Op-ed – Have public unions failed the public?

November 12, 2011

The Daily Gleaner, Canada East

September 5, 2011

The term “labour movement” refers to the campaign by workers usually organized in unions who are “fighting” for better employment conditions from employers. The movement uses the leverage of strikes and other work campaigns to force governments and employees to give workers their “rights.”

Public-sector union members protest cuts by the provincial government outside the legislature in 2009. The number, and benefits, of public sector workers have promoted calls to reduce the size of government.

At one time, workers in North America required collectivist action to be fairly treated and properly compensated for their labour. Most government have now enshrined into labour laws the working conditions that unions originally protested for – such things as minimum wages; restrictions on child labour; working hours; and injured worker compensation. We have the unions to thank for this protection.

In this century, however, the labour movement has morphed into a protection group focused on extracting more money from taxpayers. Most unions in Canada are public sector employee groups.

Canada has some of the most restrictive laws in the world to protect unions, and also the highest levels of union participation in government. Currently in Canada, 71 per cent of the public sector is unionized but only 16 per cent of the private sector. In the U.S., the numbers are 36 per cent and 8 per cent, respectively.

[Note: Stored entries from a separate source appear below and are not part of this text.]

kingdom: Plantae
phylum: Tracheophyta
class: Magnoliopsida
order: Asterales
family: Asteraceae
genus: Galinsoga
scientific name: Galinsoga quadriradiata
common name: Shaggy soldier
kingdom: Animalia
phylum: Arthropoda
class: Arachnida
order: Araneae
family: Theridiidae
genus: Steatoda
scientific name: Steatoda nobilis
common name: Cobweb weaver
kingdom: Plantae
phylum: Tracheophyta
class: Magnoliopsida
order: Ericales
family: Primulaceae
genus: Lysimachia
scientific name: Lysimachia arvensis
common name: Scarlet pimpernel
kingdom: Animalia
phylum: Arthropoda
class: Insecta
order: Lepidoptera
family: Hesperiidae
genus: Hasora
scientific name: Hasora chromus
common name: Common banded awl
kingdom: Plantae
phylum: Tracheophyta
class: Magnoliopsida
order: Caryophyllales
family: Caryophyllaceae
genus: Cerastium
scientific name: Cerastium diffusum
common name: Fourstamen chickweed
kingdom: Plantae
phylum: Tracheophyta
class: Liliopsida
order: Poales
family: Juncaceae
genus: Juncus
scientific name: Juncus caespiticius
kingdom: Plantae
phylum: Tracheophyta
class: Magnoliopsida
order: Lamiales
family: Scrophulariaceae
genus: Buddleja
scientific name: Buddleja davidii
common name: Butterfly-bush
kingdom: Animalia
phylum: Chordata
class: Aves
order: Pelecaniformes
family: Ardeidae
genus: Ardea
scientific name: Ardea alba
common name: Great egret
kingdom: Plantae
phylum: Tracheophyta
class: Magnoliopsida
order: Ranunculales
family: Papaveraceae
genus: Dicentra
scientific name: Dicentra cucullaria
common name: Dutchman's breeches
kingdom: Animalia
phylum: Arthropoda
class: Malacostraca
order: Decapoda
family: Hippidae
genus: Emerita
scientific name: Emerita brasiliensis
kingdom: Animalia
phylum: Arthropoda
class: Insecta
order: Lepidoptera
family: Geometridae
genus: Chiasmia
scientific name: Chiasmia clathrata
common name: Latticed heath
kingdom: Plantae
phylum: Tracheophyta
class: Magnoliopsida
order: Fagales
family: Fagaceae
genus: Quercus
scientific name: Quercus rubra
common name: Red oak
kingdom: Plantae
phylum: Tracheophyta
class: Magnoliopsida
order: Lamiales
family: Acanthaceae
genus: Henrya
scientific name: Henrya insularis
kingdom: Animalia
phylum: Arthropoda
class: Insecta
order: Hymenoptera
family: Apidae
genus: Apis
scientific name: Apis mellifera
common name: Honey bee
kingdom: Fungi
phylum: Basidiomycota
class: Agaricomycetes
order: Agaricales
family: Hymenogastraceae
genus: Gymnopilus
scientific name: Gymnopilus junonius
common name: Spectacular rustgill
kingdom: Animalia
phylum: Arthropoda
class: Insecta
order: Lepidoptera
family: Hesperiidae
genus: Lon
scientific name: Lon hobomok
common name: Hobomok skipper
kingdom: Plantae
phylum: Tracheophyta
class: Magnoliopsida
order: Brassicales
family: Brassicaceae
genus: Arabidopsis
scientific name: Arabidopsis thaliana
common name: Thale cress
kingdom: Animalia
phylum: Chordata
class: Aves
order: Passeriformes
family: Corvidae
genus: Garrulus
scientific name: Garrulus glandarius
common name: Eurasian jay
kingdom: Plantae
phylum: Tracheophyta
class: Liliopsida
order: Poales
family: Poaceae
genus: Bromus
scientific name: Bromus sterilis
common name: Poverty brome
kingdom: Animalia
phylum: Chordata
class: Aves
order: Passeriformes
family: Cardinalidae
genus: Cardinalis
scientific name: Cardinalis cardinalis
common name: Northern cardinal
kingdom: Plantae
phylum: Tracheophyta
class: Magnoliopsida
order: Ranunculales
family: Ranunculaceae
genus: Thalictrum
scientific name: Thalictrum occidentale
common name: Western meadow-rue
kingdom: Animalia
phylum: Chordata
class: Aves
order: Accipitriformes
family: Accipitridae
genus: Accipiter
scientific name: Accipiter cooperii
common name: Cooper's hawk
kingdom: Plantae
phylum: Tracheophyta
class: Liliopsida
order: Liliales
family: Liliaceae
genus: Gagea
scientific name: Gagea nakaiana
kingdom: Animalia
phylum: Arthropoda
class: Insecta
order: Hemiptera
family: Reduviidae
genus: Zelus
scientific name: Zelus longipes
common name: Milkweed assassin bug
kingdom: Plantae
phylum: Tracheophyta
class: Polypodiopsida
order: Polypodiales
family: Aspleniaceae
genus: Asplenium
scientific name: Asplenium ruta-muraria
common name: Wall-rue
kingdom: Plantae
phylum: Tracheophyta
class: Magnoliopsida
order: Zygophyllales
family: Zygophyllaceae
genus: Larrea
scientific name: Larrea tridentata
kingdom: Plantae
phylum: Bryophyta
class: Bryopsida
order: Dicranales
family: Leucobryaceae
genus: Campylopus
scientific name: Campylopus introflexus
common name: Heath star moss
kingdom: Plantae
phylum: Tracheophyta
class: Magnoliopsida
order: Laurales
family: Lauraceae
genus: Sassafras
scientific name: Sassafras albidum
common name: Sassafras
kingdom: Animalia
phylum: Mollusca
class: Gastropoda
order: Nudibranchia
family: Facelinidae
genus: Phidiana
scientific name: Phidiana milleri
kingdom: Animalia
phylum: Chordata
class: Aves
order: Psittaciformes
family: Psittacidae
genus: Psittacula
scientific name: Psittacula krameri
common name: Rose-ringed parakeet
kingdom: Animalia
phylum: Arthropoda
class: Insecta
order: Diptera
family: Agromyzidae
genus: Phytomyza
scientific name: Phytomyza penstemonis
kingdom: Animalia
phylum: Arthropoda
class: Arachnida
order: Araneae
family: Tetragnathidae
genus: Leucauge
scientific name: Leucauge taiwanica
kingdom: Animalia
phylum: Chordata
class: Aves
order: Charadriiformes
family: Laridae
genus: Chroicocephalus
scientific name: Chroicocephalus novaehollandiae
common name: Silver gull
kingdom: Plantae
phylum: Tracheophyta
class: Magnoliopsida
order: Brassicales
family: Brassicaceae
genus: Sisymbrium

Public sector unions have created an environment where any suggestion of reforming their entitlements has become a third rail for politicians – the third rail being the high voltage cable running beside an electric train; touch it and you are instantly killed. For politicians the topic is political death. Politicians have decided that rather than fight the unions on wages, pensions and other entitlements, they will simply jump on the bandwagon of taxpayer funded goodies and extract the same benefits for themselves. These include early retirement, big wages, great benefits and platinum-plated pensions.

Mark Steyn, in his new satirical book, ‘After America: Get Ready for Armageddon’, made clear that this unholy venture between politicians and our employees has created the most powerful political party of all, the “government party”. The power of union votes ensures that politicians must listen to them if they want to be elected. Of course, this means promising them security for their ever increasing wages, golden benefits and outlandish pensions.

In Canada, no information is available on how unions spend their money or how much they collect in union dues. In the U.S., unions are required to fully disclose this information to the Department of Labor on an annual basis. In Canada, it is all hush hush.

The amount of money raised and spent by public sector unions is astounding. One union, for example – the Canadian Union of Public Employees (CUPE) – charges each of its 600,000 members a total of $800 per year. This would amount to $480 million. Considering that there are 3.6 million public sector employees in Canada, the dollars become pretty staggering.

The political influence and money available to public sector unions means that they have become Canada’s protected class. Or, as one commentator puts it, the public servants have become the masters.

Every year, Statscan produces a report called Unionization. It tracks the success that unions have had in the previous year. There are 4.2 million unionized workers in Canada, and a majority of them come from the 3.6 million public sector employees. Union workers earn 15 per cent more in wages, and this does not include benefits or pensions. In the last report, unions saw an average wage increase of 3.5 per cent versus 2.7 per cent for non-unionized workers.

The biggest success that unions can point to for their members is in pensions. Today, the public sector has 82 per cent of its workers with defined benefit pensions, compared to the private sector with only 15.7 per cent.

Pensions have been a wealth transfer from taxpayers into the pension accounts of public sector employees. Today in Canada, the public sector unions have accumulated $800 billion in assets, while private sector pensions have $350 billion and the total retirement savings for Canadian in RRSPs is $750 billion. The average Canadian at age 65 has $60,000 in RRSPs, while Montreal released its pension numbers showing that the average police officer retires at age 53 with a pension for life starting at $59,000, which is, of course, indexed. In the Montreal example, the employees will earn twice as much in pensions as they received in salaries over their working careers.

Changes need to be made in the way that unions operate in Canada.

In hindsight, unions should never have been allowed in the public service. U.S. President Franklin D Roosevelt was a strong supporter for labour rights during the 1930s; however, he predicted the folly of permitting unions into government workplaces. He wrote, “Meticulous attention should be paid to the special relations and obligations of public servants to the public itself and to the government . . . The process of collective bargaining, as usually understood, cannot be transplanted into the public service . . . a strike of public employees manifests nothing less than an intent on their part to obstruct the operations of government until their demands are satisfied. Such action looking toward the paralysis of government by those who have sworn to support it is unthinkable and intolerable.”

It is time to rethink unions and their place in our modern society.

We have seen many Western countries brought to their knees under the weight of public sector union demands. Let’s act before it is too late.

Bill Tufts and Lee Fairbanks are the authors of a book being released by John Wiley and Sons next month, called Pension Ponzi, How Public Sector Unions are Bankrupting Canada’s Health Care, Education and Your Retirement.